By Brianna Cheney, M.A. 

According to a 2015 study by the Pew Research Center, two-thirds of American adults are now regularly using social media sites like Facebook, Twitter, and Instagram.  The rise of social media has generated a new facet to the human desire to be “liked.”  Specifically, social media users now have a new domain in which they are striving to obtain social support and attention:  the number of “likes” they receive on their social media posts.  Popular media have begun to speculate about the mental health effects of this new need for social approval for teenagers pointing to the phenomena that many teens and young adults will actually take down posts that do not receive a high enough number of “likes” within a certain amount of time.  My dissertation research will be one of the first to explore the thoughts emotions that individuals experience in response to the “likes” that they receive on social media posts.

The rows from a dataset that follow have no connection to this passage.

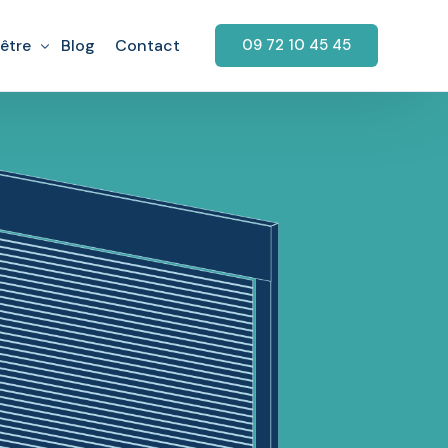
être
Blog
Contact
09 72 10 45 45
garage
aration Fenêtre
rage
retien Fenêtre
arage
tallation fenêtre PVC
rage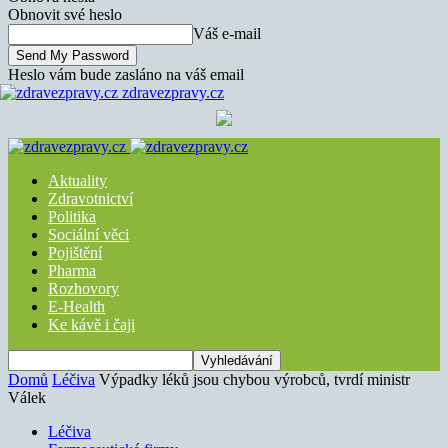
Obnovit své heslo
Váš e-mail
Heslo vám bude zasláno na váš email
zdravezpravy.cz
Aktuality
Zdravotnictví
Politika
Sociální věci
Pojištění
Pharma
Rozhovory
E-Health
Ke kávě i čaji
Domů
Léčiva
Výpadky léků jsou chybou výrobců, tvrdí ministr
Válek
Léčiva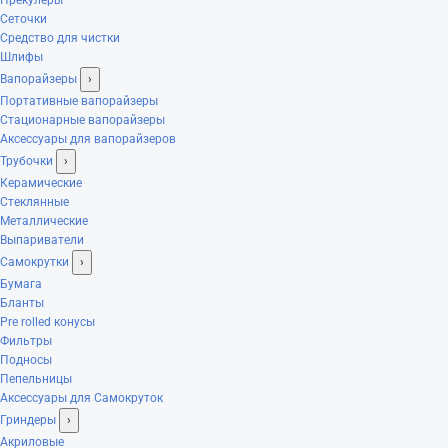
Сеточки
Средство для чистки
Шлифы
Вапорайзеры
›
Портативные вапорайзеры
Стационарные вапорайзеры
Аксессуары для вапорайзеров
Трубочки
›
Керамические
Стеклянные
Металлические
Выпариватели
Самокрутки
›
Бумага
Бланты
Pre rolled конусы
Фильтры
Подносы
Пепельницы
Аксессуары для Самокруток
Гриндеры
›
Акриловые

Although I am still in the processing of conducting this study, my guess is that individuals who have an unhealthy negative emotional response to the number of likes they receive on social media posts are engaging in the same irrational thought patterns that we try to identify and change in REBT.  For example, if people are thinking that they must get 100 likes on a photo they posted within 24 hours or else they will look like losers, they would likely feel ashamed and immediately want to take down posts with fewer than 100 likes!  Similarly, if people are thinking that all of their close friends really should have liked their posts but did not and are subsequently concluding that the others are bad friends, it logically follows that these individuals would feel angry!

If you are a social media user and you tend to become emotionally upset when you do not receive as many likes as you wanted, you might want to take a look at what you are thinking about the numbers of likes you receive.  Might you be turning your preferences for a high number of likes into irrational demands, and maybe even catastrophizing about what it means about you if you do not receive as many likes as expected?   You don’t have to like getting fewer likes than you wanted, but irrationally demanding a certain number of likes and or globally evaluating yourself based on this feedback is likely to lead to shame, anger, depression, and other unhealthy negative emotions!